El doctor Leloir también fue galardonado con una distinción similar a la de su maestro, en el área de Química, y su investigación tuvo que ver con una serie de investigaciones que determinaron cómo los alimentos se transforman en azúcares, sirven de combustible a la vida humana y cumplen un papel en la fabricación de los hidratos de carbono. Su contribución sirvió, entre otras cosas, para entender en profundidad una enfermedad llamada galactosemia, en la cual se produce una incapacidad para transformar un hidrato de carbono proveniente de la leche, denominado galactosa, en glucosa, fuente de energía que todas las células del organismo necesitan para vivir.
Completa el podio de los Nobel argentinos, en 1984, el doctor César Milstein. Él, con un descubrimiento sobre los anticuerpos monoclonales, produjo una revolución en el proceso de reconocimiento y lectura de las células y de moléculas extrañas al sistema inmunológico, el cual consiste en la producción de anticuerpos o proteínas capaces de atacar sustancias invasoras en el paciente para dirigirse específicamente a un tipo de células.
El uso de estos anticuerpos monoclonales es tan amplio que se extiende desde la lucha contra el cáncer hasta los tests caseros de embarazo, desde los métodos de diagnóstico hasta la producción de vacunas. “Es un imán que busca una aguja en un pajar”, supo graficar Milstein.
En la actualidad, el CONICET cuenta con más de 10.000 investigadores, más de 11.000 becarios de doctorado y posgrado, y más de 2600 técnicos en áreas de investigación. En 2014, el organismo había alcanzado el puesto número 79 entre casi 5000 instituciones de producción científica e investigación más importantes del mundo, según el ranking SCImago.
En el último tiempo, gracias a la lucha de las mujeres por ampliar sus derechos, muchas son las científicas que han ganado terreno en el país y en todo el mundo.
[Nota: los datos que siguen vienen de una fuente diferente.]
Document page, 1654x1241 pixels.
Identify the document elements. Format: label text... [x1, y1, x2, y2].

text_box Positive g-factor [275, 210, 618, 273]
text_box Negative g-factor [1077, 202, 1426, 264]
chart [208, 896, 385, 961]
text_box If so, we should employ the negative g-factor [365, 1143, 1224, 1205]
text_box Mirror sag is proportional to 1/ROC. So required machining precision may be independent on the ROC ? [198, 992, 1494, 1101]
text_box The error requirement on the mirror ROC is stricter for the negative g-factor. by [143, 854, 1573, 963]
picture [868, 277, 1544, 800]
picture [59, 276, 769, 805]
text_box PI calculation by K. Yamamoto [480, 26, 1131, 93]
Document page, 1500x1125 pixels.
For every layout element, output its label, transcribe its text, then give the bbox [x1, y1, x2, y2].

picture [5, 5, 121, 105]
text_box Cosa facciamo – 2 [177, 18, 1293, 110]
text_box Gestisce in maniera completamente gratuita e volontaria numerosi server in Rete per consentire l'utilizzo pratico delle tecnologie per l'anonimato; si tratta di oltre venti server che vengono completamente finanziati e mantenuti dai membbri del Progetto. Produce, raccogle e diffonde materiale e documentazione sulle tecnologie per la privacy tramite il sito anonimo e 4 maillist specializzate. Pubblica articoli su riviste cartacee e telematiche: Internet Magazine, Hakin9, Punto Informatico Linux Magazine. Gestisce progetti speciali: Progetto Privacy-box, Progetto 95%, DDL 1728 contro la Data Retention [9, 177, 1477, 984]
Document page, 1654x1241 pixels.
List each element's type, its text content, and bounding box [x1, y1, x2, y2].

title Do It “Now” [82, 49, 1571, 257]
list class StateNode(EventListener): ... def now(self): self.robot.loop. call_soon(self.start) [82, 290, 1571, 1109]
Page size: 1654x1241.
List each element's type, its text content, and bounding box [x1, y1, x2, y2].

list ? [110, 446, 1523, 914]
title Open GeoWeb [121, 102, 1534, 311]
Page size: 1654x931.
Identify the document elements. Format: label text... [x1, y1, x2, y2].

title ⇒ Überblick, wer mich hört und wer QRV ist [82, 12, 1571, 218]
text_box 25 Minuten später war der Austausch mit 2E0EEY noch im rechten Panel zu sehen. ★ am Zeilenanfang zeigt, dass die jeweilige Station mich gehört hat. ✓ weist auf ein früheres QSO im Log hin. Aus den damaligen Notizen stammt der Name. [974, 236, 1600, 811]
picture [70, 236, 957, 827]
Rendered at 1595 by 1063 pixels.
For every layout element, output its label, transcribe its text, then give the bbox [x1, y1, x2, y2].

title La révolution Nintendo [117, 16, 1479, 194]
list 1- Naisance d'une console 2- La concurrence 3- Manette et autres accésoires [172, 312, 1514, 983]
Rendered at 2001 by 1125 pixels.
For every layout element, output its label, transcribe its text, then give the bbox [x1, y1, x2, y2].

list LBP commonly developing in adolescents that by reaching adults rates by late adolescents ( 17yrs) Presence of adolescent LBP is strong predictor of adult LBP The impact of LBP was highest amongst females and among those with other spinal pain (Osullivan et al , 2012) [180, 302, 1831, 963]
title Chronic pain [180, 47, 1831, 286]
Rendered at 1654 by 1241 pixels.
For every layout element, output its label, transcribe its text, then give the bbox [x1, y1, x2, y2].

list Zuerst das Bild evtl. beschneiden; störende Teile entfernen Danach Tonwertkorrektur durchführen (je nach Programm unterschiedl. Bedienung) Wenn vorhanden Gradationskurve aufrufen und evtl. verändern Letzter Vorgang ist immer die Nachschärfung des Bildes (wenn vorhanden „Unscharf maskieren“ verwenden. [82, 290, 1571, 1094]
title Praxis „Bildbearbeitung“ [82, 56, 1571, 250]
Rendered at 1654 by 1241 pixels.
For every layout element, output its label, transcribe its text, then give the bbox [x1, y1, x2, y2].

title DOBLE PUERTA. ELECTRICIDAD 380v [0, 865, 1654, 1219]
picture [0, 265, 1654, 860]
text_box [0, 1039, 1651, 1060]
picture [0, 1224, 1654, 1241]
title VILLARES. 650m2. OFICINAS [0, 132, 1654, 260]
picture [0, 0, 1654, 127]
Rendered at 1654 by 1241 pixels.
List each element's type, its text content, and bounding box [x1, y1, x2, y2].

La doctora Cecilia Grierson, la primera científica del país y creadora de la primera Escuela de Enfermeras de América Latina, luchó contra los prejuicios y logró marcar un camino. Los ejemplos de argentinas que han roto todo tipo de barrera y han hecho aportes a la ciencia local son muchos, pero algunos de los más recientes son la bióloga Sandra Díaz, que en 2007 formó parte del Grupo Intergubernamental de Expertos sobre el Cambio Climático que ganó el Premio Nobel de la Paz o la doctora Raquel Chan, pionera en desarrollar las primeras variantes de soja y trigo en el mundo que son resistentes a la sequía, entre miles de ellas, muchas anónimas.
Siempre es importante repasar la cronología de los sucesos nacionales en este rubro. No solo para que buena parte de la población se enorgullezca de los logros nacionales, sino también para revalorizar el trabajo anónimo y silencioso de todos los trabajadores y trabajadoras que se desempeñan en este campo y sueñan con una nación a la vanguardia en materia de desarrollo.